Maria de Jesus diz que não pode trabalhar fora porque tem que se dedicar à filha que, apesar da idade, exige os mesmos cuidados de uma criança. ‘‘Ela não faz nada sozinha. Preciso dar comida, banho, levá-la até o banheiro, enfim, ficar o dia todo cuidando dela’’. Segundo Maria de Jesus, até o ano passado Roseli ficava meio período na Associação Norte Paranaense de Reabilitação (ANPR), mas a entidade deixou de atendê-la por causa da idade.
As duas moram numa casa doada há 10 anos pela prefeitura. ‘‘A casa, na verdade, era um barracão. Com a ajuda dos vizinhos, fizemos um mutirão e construímos as paredes internas’’, lembra. Mesmo que a Monreal parcele a dívida, Maria de Jesus diz que não tem condições de pagar. A pensão do ex-marido é usada para pagar conta de água, luz e alimentação. ‘‘Preciso terminar de fazer o banheiro que nem privada tem, mas não sobra dinheiro. Como é que eu vou pagar esta dívida?’’
Segunda-feira, Maria de Jesus e Roseli estiveram na Câmara de Vereadores. ‘‘Tive que levá-la para que os vereadores pudessem ver que eu não posso abandoná-la para trabalhar e por isso não tenho como pagar esta dívida’’, desabafa. As duas ficaram até às 18 horas em peregrinação pelos órgãos públicos. ‘‘Ela (Roseli) ficou sem comer o dia todo porque eu não tinha dinheiro para comprar nada para nós’’.

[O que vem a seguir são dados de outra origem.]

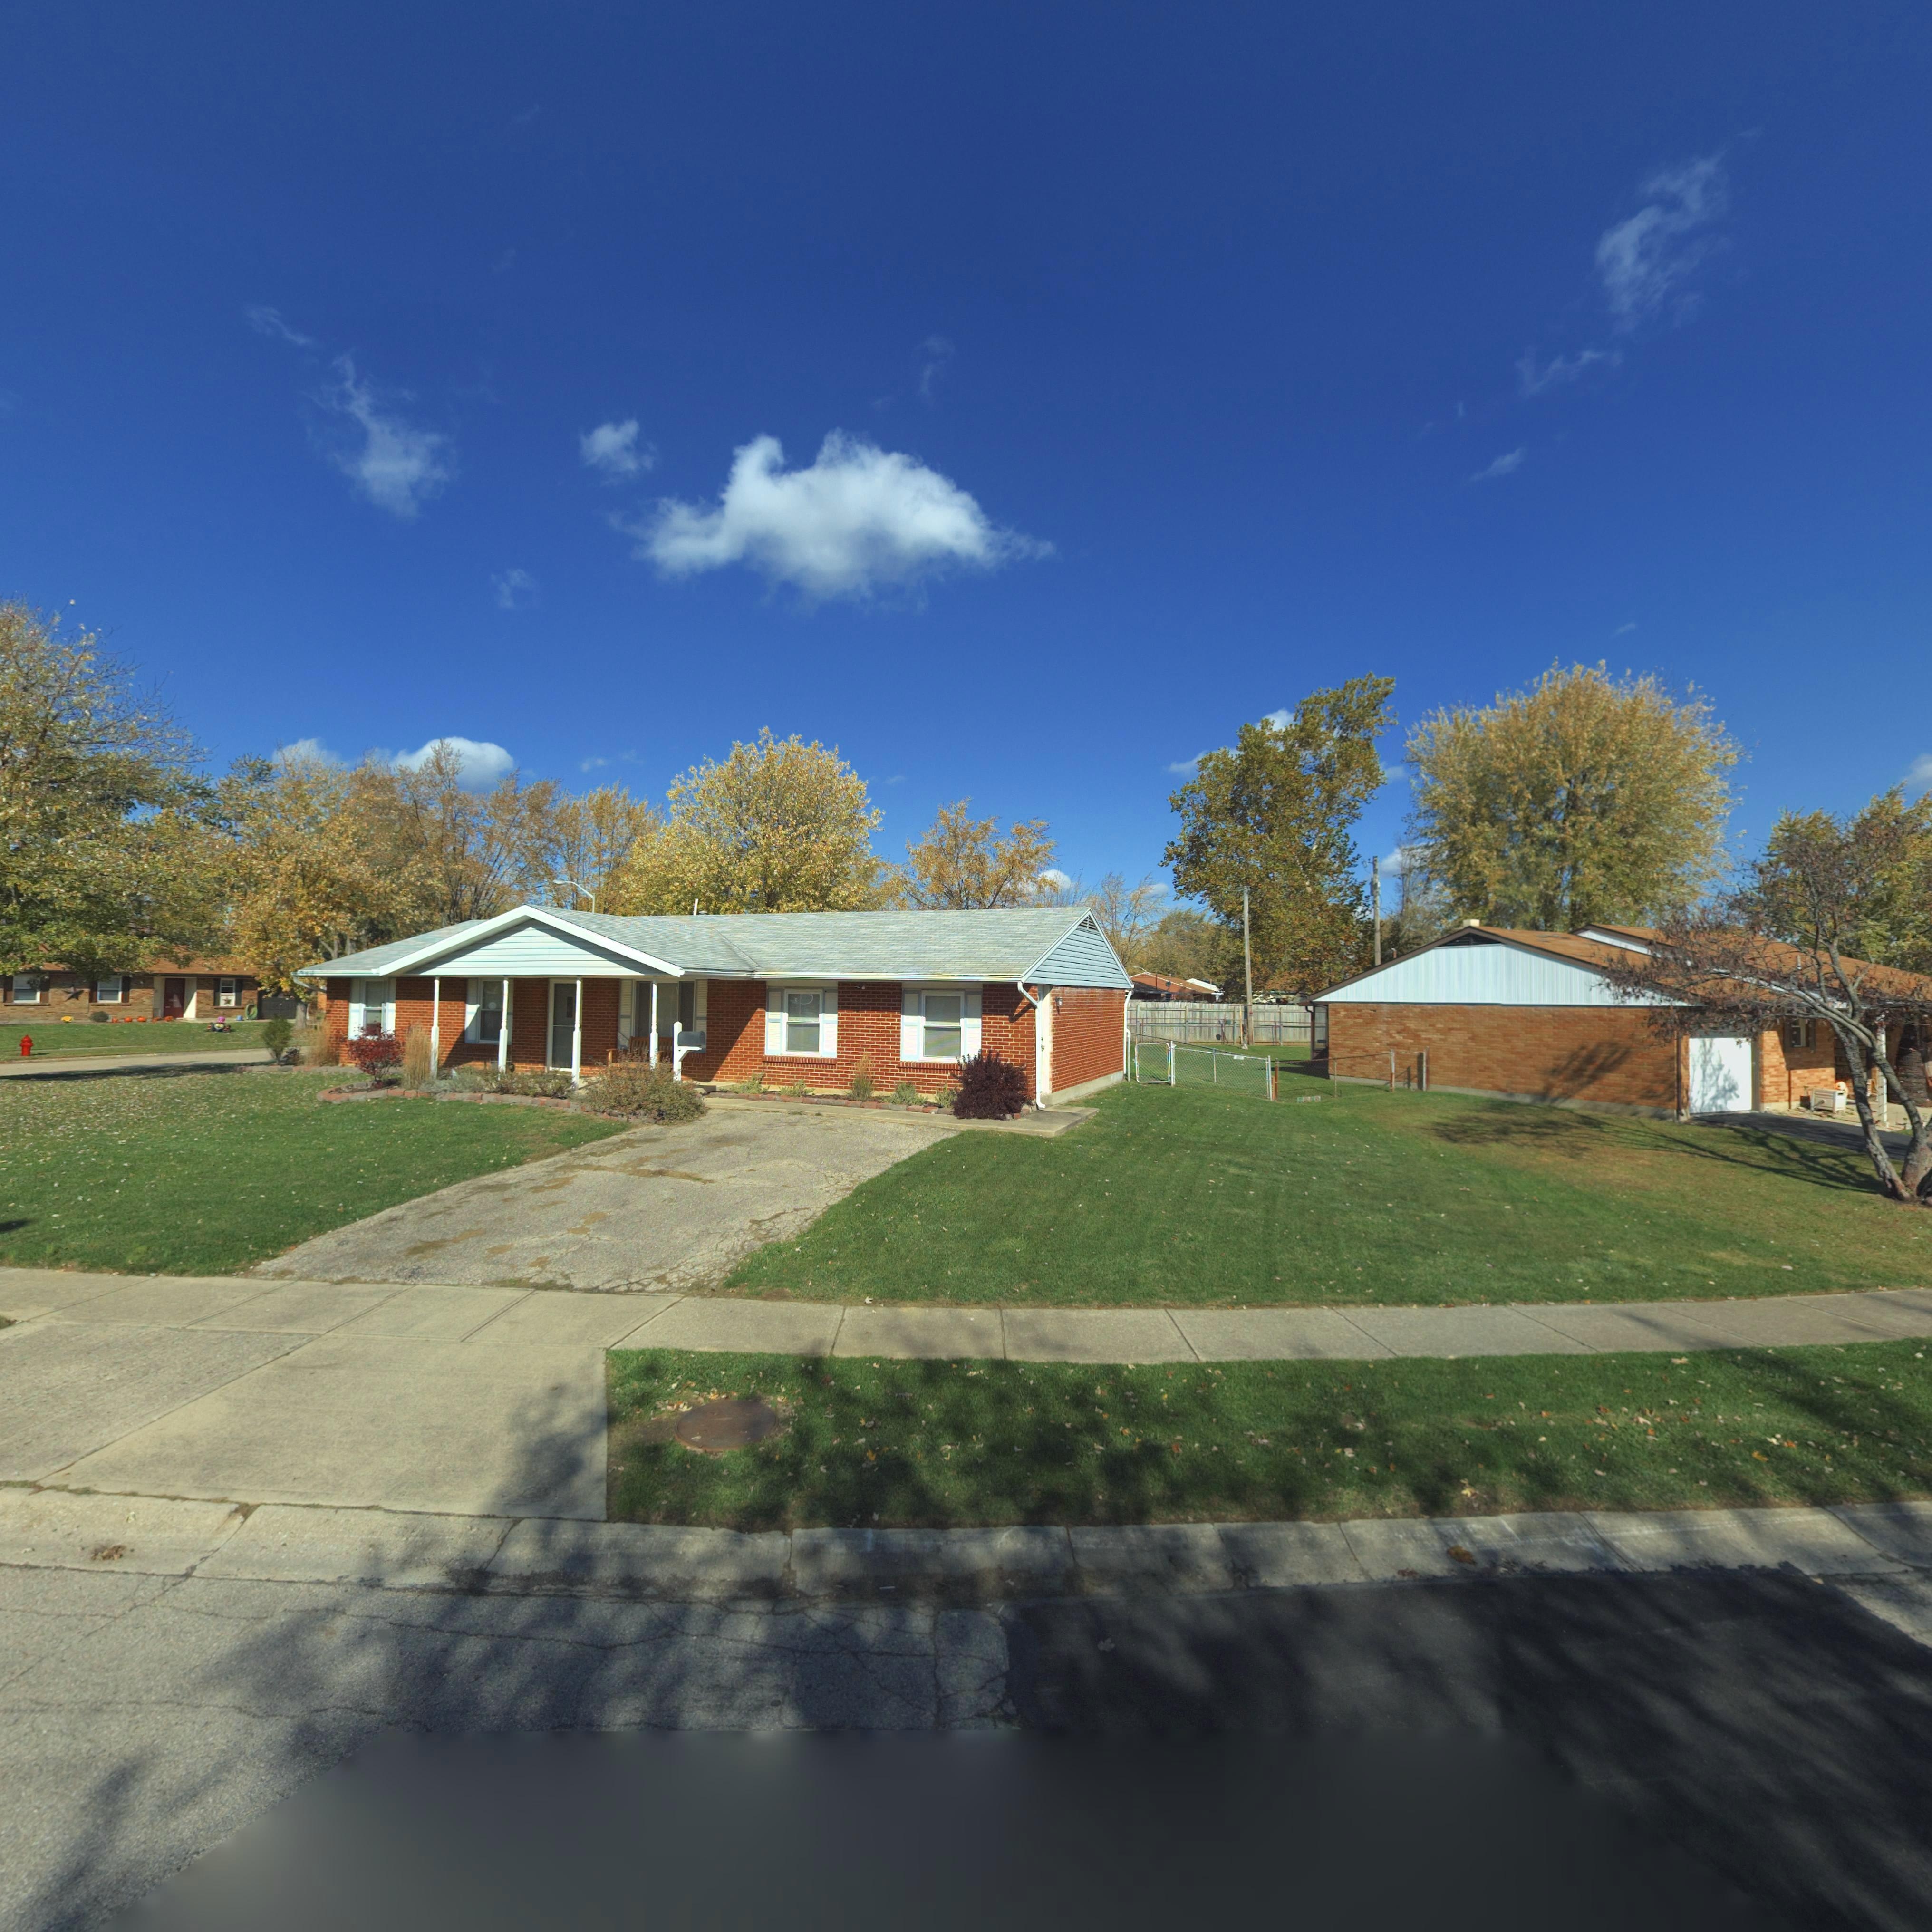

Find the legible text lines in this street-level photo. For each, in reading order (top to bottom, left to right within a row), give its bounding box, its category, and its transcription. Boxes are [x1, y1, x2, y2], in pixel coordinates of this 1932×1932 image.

[617, 1034, 630, 1047] StreetNumber: **0*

O gerente da Monreal, Fernando Fernandes, disse ontem que não existe nenhuma ordem de execução contra Maria Ivonete de Jesus. ‘‘Só se o imóvel estiver em outro nome, porque no nome de Maria Ivonete de Jesus não consta nada’’.
Fernandes alegou desconhecer o caso e afirmou que se ela não tem mesmo condições de pagar, tem que procurar a prefeitura. ‘‘Posso adiantar que as pessoas têm que saber que, quando uma família tem um imóvel, existe um tributo que tem que ser quitado’’, disse Fernandes. Na ação de execução que foi apresentada aos vereadores de Maringá, consta o nome de Maria de Jesus.